- [Exercise objective] Pull every line of text from the items below without changing a word, and omit the pictures.

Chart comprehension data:

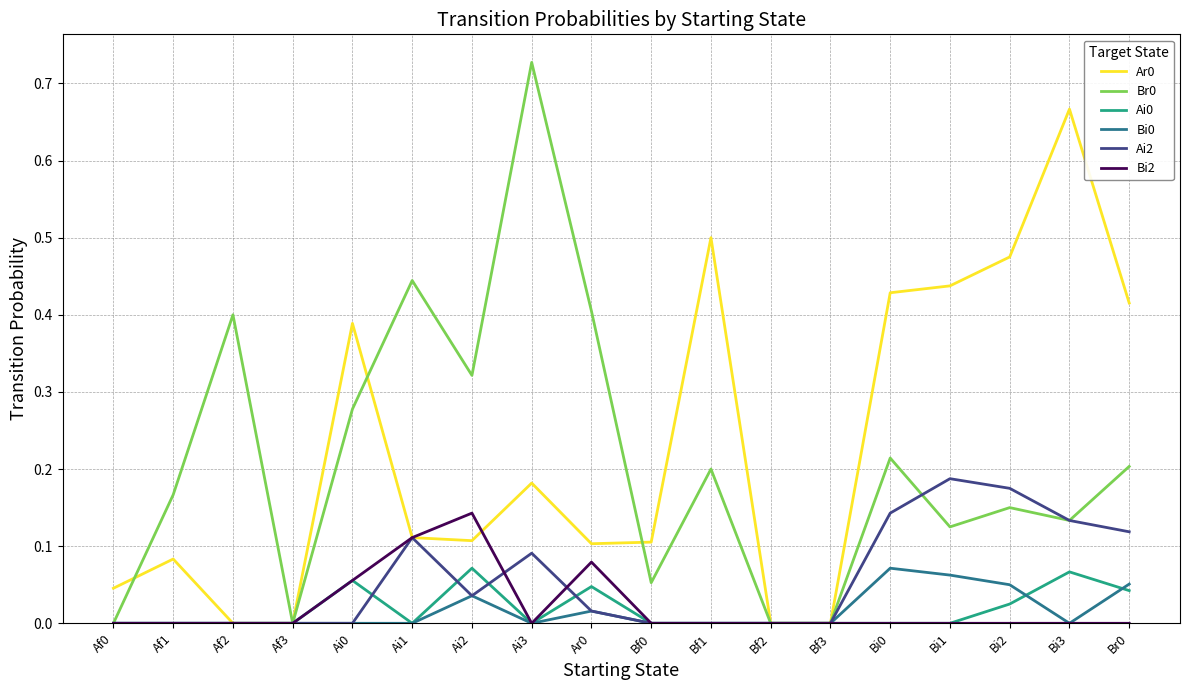

What position from the right is Ai2?

12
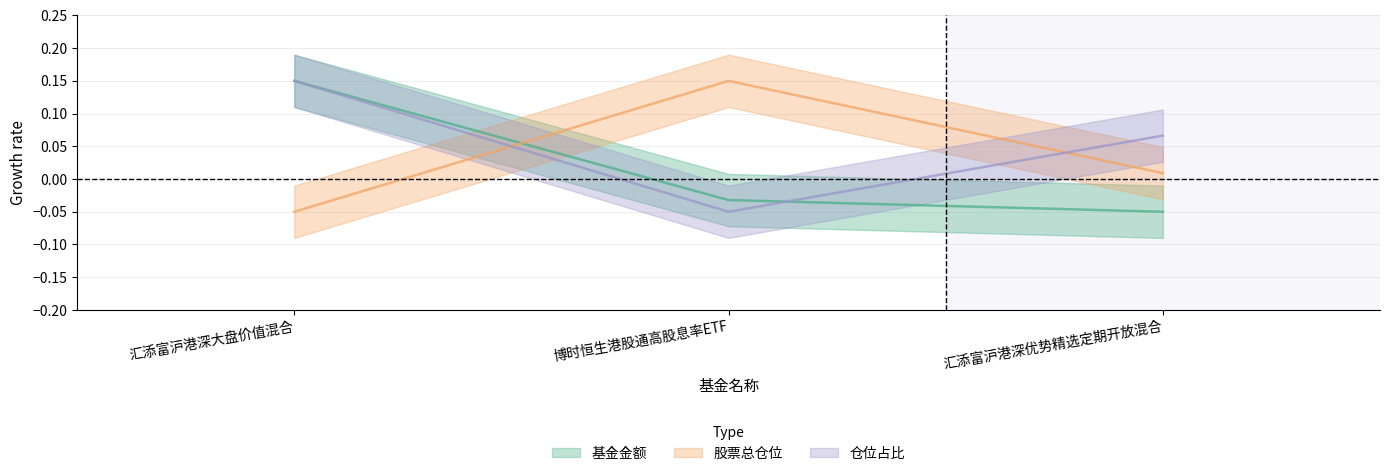

Is the value of 股票总仓位 at 汇添富沪港深优势精选定期开放混合 greater than the value of 基金金额 at 博时恒生港股通高股息率ETF?

Yes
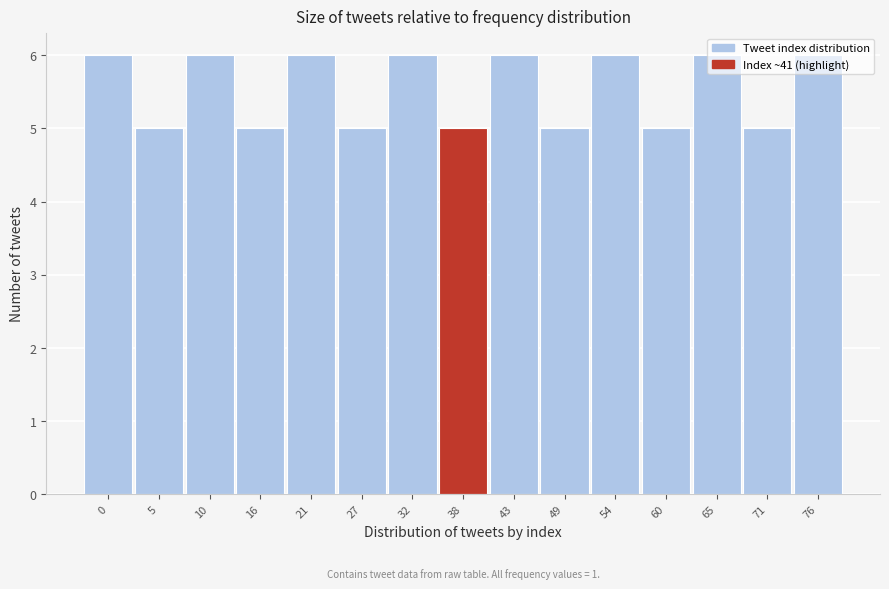

What is the average value?

6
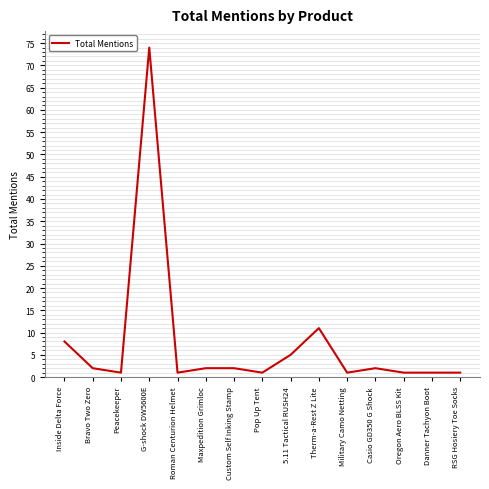

True or false: the data shows 103 at G-shock DW5600E.

False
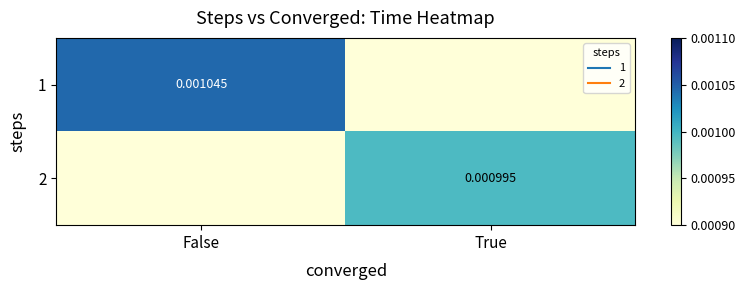

Is the value of 1 at True greater than the value of 2 at False?

No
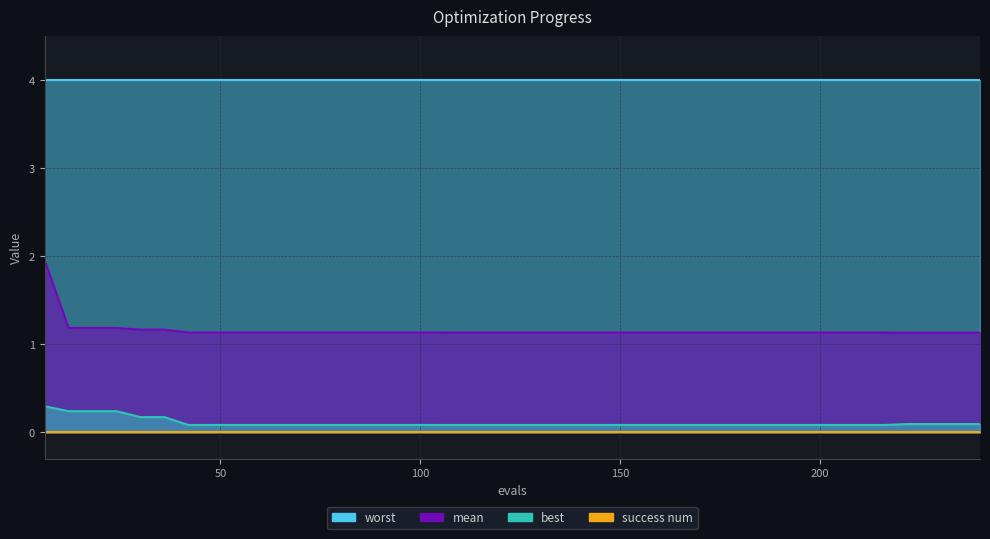

True or false: mean has a value of 1.2 at 12.

True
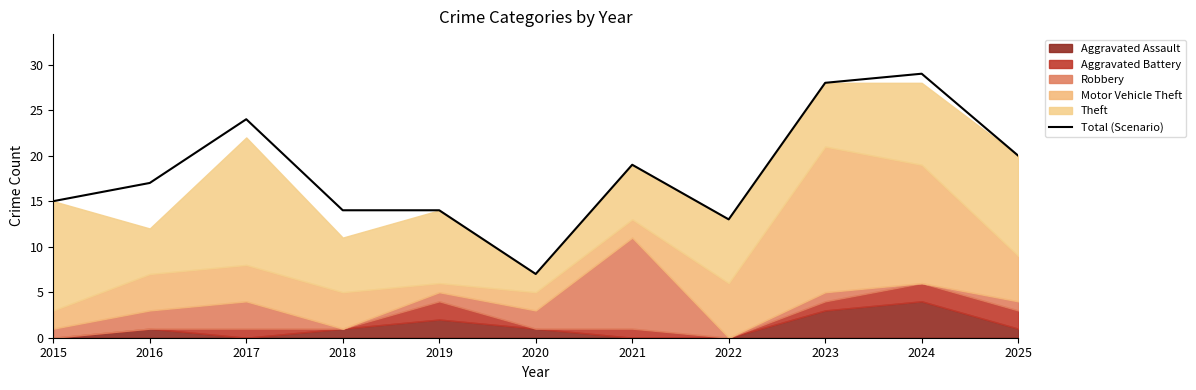

What is the ratio of the value at 2019 to the value at 2020?

2.0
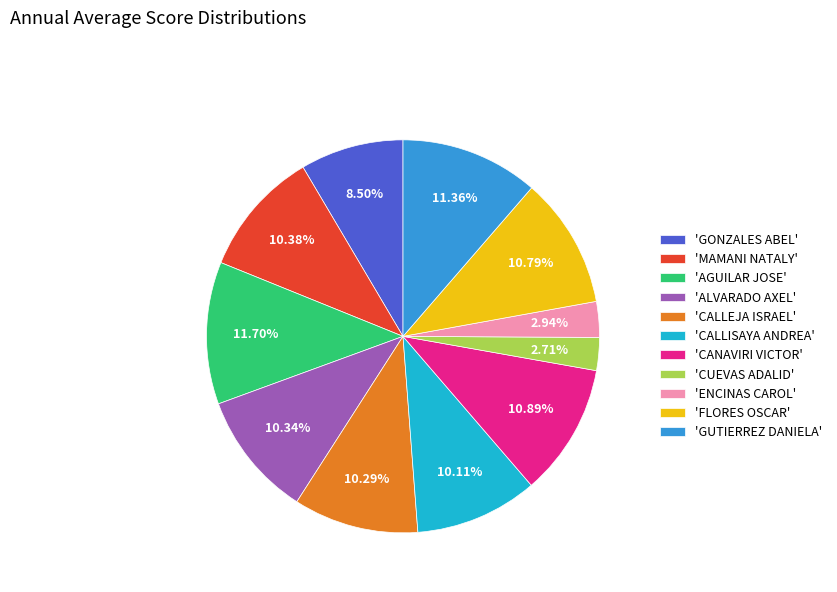

Combined, do 'ALVARADO AXEL' and 'GONZALES ABEL' account for over 50%?

No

- [Exercise output]
What position from the right is Ai2?

12

Is the value of 股票总仓位 at 汇添富沪港深优势精选定期开放混合 greater than the value of 基金金额 at 博时恒生港股通高股息率ETF?

Yes

What is the average value?

6

True or false: the data shows 103 at G-shock DW5600E.

False

Is the value of 1 at True greater than the value of 2 at False?

No

True or false: mean has a value of 1.2 at 12.

True

What is the ratio of the value at 2019 to the value at 2020?

2.0

Combined, do 'ALVARADO AXEL' and 'GONZALES ABEL' account for over 50%?

No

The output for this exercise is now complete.